With this online games segment making up 49% of Kingsoft’s revenue in 2021, Kingsoft expressed the Intention to develop its core IP and continue to build new games genres and IPs to ensure a strong revenue stream from this revenue segment. However, our opinion is that this online games segment will gradually diminish and be dominated by Kingsoft’s office software and services segment that is currently growing at such a rapid pace.
Catalysts
Strong governmental support
In May 2022, the Chinese government ordered state-backed corporations and central government agencies to dump foreign-branded PCs and to opt for domestic alternatives that utilise domestic operating systems (OS). This means that we can expect at least 50 million PCs to be replaced and replaced with domestic softwares such as Kingsoft’s WPS instead of Microsoft. Therefore, we are optimistic that Kingsoft’s WPS will experience a huge rise in recurring revenue.
High product quality to rival Microsoft
While many chose Microsoft over Kingsoft in the early development of the Kingsoft, Kingsoft’s WPS product quality has improved significantly over time. Therefore, it is now not that far off from Microsoft, and is a lot more cost effective given it’s lower price.We believe once more China consumers utilise Kingsoft’s WPS under governmental pressures, they would switch over to WPS permanently.
Risks
Strong competition within the Chinese domestic market
There are many strong competitors locally, with some of the key ones being:
However, WPS is one of the rare few with such a similar software style and high product quality as Microsoft, while being cheaper and domestically produced. Therefore, while we are concerned about the competition and need to continue to keep a lookout on new developments in the market, our opinion is that Kingsoft’s WPS is currently the best alternative to Microsoft in China as the Chinese government shifts state-backed corporations and central government agencies towards domestic softwares.
False sense of moat
Given similar product features with Microsoft, it seems like the only key moat that Kingsoft’s WPS has now is the Chinese government’s strategic decision to move towards domestic softwares. If the Chinese government changes their mind on this, Kingsoft would likely be badly affected. However, we believe this is unlikely because the Chinese government has just announced this decision, making it unlikely for them to change their mind anytime soon. Besides, there is no strong incentive for companies to switch from Kingsoft’s WPS back to Microsoft if their product qualities are so similar.
Ban of Kingsoft’s WPS outside of China
As China increasingly look inwards, other countries are starting to be more wary of China. In particular, US-China tensions have resulted in the United States banning the use of Kingsoft’s WPS in their country.
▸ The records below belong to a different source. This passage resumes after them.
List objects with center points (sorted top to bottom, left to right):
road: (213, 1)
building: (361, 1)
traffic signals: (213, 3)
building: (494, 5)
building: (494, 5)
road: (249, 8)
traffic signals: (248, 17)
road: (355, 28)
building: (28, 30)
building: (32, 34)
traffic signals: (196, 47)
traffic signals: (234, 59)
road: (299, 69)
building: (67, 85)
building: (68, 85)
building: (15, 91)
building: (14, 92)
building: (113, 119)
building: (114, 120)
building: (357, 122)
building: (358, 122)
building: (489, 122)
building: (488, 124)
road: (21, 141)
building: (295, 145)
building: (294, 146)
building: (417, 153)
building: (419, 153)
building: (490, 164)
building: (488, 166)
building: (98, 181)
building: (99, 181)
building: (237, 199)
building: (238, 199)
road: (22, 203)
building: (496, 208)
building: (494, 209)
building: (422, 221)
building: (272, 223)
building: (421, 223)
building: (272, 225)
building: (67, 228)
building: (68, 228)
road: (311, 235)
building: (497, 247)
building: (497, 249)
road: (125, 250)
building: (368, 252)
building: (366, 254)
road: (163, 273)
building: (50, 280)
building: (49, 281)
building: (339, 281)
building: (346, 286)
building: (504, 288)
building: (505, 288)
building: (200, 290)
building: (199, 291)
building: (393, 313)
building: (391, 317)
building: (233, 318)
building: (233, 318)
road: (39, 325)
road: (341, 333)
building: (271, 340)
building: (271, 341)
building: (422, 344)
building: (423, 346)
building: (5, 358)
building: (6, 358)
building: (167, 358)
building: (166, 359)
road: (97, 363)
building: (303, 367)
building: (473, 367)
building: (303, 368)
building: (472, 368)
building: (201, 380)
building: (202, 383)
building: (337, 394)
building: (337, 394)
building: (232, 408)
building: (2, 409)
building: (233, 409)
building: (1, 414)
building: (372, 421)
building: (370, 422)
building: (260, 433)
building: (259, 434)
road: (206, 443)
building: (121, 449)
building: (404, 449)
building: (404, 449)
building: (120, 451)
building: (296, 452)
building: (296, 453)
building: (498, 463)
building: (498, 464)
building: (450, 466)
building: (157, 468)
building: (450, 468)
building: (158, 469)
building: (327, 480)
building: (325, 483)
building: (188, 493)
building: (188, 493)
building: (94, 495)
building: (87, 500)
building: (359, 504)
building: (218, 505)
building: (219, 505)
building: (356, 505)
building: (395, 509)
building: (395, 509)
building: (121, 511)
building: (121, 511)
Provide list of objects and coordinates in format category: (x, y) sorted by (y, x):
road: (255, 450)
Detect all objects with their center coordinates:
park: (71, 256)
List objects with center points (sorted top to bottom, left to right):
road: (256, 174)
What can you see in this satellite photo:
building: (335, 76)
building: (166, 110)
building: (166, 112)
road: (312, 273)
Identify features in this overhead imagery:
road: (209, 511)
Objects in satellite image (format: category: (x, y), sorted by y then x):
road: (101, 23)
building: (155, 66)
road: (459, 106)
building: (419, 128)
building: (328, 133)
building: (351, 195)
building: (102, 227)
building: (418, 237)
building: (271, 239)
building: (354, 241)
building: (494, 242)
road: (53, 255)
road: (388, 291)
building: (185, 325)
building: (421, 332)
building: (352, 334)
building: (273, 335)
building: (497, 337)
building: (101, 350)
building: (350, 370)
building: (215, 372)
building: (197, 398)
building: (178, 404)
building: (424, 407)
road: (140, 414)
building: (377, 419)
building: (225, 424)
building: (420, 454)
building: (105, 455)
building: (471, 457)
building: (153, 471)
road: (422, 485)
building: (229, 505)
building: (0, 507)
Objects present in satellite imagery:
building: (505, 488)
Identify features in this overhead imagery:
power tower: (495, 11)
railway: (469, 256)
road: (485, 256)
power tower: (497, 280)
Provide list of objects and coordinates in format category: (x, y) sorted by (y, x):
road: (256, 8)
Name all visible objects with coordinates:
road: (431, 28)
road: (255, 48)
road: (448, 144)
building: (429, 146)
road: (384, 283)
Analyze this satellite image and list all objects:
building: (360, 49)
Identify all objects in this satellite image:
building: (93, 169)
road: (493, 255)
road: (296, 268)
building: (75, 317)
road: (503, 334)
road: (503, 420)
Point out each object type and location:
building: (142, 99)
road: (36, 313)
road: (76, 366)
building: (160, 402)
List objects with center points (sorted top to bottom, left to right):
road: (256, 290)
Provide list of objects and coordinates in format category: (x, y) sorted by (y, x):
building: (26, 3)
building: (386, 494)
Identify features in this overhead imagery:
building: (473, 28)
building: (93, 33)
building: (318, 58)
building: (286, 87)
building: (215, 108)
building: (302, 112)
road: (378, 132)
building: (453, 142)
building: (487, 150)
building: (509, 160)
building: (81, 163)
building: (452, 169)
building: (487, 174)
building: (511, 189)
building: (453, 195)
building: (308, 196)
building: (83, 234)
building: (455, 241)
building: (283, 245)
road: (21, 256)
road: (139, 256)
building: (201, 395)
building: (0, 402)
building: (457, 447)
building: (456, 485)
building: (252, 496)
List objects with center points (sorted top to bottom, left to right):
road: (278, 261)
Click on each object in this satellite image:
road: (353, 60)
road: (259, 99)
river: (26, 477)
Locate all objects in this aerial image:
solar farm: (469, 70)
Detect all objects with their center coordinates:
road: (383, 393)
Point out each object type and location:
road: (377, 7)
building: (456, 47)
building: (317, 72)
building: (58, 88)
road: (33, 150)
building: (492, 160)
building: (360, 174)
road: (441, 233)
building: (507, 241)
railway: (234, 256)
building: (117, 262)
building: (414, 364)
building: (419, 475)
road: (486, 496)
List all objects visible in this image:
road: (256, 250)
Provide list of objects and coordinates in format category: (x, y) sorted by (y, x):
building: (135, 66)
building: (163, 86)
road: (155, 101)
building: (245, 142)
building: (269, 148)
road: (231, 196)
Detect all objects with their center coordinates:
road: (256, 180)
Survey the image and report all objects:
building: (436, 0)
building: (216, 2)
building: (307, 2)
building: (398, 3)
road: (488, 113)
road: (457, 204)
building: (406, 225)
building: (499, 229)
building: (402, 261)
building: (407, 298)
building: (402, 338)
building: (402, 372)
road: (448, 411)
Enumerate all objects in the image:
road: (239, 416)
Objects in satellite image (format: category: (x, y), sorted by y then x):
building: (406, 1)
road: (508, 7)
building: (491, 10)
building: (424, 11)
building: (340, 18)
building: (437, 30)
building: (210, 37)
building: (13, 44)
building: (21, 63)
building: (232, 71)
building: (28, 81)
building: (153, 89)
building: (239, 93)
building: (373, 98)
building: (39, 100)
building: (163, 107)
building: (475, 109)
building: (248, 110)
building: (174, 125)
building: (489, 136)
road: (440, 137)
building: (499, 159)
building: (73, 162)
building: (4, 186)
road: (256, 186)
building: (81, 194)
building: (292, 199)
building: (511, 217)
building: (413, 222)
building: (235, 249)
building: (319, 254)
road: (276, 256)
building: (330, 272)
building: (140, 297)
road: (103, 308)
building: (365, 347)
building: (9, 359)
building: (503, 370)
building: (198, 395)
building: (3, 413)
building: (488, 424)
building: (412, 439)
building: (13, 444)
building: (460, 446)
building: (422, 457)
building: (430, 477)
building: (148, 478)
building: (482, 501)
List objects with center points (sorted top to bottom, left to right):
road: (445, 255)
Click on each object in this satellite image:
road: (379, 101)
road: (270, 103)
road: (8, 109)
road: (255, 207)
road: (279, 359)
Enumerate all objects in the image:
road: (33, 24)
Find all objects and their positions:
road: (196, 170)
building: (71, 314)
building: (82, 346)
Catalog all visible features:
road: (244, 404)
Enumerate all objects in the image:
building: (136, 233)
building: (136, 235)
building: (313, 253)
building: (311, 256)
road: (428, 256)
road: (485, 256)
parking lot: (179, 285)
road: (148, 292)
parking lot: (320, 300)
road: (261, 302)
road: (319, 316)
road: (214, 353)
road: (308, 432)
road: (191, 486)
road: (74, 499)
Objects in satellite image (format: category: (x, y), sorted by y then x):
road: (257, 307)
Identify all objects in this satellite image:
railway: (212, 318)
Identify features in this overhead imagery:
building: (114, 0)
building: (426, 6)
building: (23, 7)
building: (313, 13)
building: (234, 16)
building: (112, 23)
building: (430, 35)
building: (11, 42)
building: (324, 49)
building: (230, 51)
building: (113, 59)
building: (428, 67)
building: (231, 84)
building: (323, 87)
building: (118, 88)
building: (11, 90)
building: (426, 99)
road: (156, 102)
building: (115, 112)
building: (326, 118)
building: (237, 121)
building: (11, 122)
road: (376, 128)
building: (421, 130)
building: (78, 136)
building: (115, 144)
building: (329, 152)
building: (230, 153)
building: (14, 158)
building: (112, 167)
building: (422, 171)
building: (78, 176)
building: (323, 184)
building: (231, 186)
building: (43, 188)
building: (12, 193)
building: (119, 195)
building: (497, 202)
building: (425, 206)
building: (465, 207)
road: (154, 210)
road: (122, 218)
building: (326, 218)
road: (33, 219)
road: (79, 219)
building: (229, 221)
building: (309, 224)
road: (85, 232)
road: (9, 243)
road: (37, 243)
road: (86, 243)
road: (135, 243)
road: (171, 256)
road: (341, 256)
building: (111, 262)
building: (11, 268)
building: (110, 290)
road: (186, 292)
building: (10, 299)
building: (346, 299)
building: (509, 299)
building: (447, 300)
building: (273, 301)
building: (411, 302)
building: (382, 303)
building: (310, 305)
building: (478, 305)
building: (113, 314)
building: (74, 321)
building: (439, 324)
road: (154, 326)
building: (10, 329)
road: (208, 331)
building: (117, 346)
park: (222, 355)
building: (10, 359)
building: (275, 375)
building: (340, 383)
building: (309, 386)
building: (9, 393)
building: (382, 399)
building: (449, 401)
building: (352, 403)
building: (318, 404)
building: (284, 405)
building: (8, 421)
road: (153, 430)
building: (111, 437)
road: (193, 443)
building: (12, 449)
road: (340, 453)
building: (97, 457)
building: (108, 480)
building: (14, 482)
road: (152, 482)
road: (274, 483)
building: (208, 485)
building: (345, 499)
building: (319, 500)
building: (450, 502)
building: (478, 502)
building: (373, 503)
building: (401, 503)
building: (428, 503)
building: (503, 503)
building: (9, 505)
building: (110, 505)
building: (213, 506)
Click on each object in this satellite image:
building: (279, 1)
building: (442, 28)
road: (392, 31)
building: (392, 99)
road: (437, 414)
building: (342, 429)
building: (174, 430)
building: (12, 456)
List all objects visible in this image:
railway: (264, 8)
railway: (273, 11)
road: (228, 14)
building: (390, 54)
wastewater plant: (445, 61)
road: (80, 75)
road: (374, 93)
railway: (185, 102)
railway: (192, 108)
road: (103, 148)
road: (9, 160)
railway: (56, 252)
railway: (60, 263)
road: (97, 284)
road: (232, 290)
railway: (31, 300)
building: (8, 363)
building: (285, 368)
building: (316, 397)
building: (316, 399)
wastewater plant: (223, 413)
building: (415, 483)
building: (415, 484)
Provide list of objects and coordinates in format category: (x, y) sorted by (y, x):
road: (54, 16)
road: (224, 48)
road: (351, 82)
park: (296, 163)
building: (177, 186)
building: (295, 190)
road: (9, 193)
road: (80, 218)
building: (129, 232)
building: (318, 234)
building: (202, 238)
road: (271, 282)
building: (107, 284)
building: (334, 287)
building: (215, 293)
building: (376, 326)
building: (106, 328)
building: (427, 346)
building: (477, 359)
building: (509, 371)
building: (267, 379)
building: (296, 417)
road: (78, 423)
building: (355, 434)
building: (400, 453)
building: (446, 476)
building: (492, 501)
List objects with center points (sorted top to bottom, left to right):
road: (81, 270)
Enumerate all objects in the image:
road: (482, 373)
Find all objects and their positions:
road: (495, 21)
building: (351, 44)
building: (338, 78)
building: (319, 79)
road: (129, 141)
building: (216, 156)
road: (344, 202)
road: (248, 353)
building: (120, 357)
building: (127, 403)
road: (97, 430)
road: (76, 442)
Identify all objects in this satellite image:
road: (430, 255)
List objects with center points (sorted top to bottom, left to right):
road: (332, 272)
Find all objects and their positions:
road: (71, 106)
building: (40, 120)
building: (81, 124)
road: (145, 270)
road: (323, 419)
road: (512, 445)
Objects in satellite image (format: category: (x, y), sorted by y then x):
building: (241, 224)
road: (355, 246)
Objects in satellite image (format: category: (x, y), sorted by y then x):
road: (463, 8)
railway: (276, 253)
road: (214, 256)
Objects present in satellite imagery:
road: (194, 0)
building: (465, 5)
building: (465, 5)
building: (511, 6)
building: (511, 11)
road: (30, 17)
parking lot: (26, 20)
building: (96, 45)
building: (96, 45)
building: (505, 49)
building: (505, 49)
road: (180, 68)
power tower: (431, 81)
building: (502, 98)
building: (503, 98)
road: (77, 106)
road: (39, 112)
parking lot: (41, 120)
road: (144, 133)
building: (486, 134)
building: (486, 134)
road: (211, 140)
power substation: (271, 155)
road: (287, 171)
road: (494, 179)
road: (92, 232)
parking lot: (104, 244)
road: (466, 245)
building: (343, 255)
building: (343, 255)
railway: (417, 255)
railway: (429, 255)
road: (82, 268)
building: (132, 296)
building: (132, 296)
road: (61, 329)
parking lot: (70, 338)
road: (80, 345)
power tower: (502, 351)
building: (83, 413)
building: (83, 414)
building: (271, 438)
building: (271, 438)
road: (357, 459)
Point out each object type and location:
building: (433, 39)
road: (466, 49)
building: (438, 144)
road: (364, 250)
However, given that Kingsoft’s WPS does not have a huge amount of revenue from overseas operations, as most overseas accounts are free version users that only make up a small amount of advertising revenue, this risk is not a huge concern.
Conclusion
Overall, we think that Kingsoft is a good buy due to its strong office software and services segment. Comparing Kingsoft with Microsoft and due to previous regulatory uncertainty in China that has largely stabilized, we also believe that Kingsoft is currently undervalued, making it an opportune time to buy into Kingsoft.
*Do note that all of this is for information only and should not be taken as investment advice. If you should choose to invest in any of the stocks, you do so at your own risk.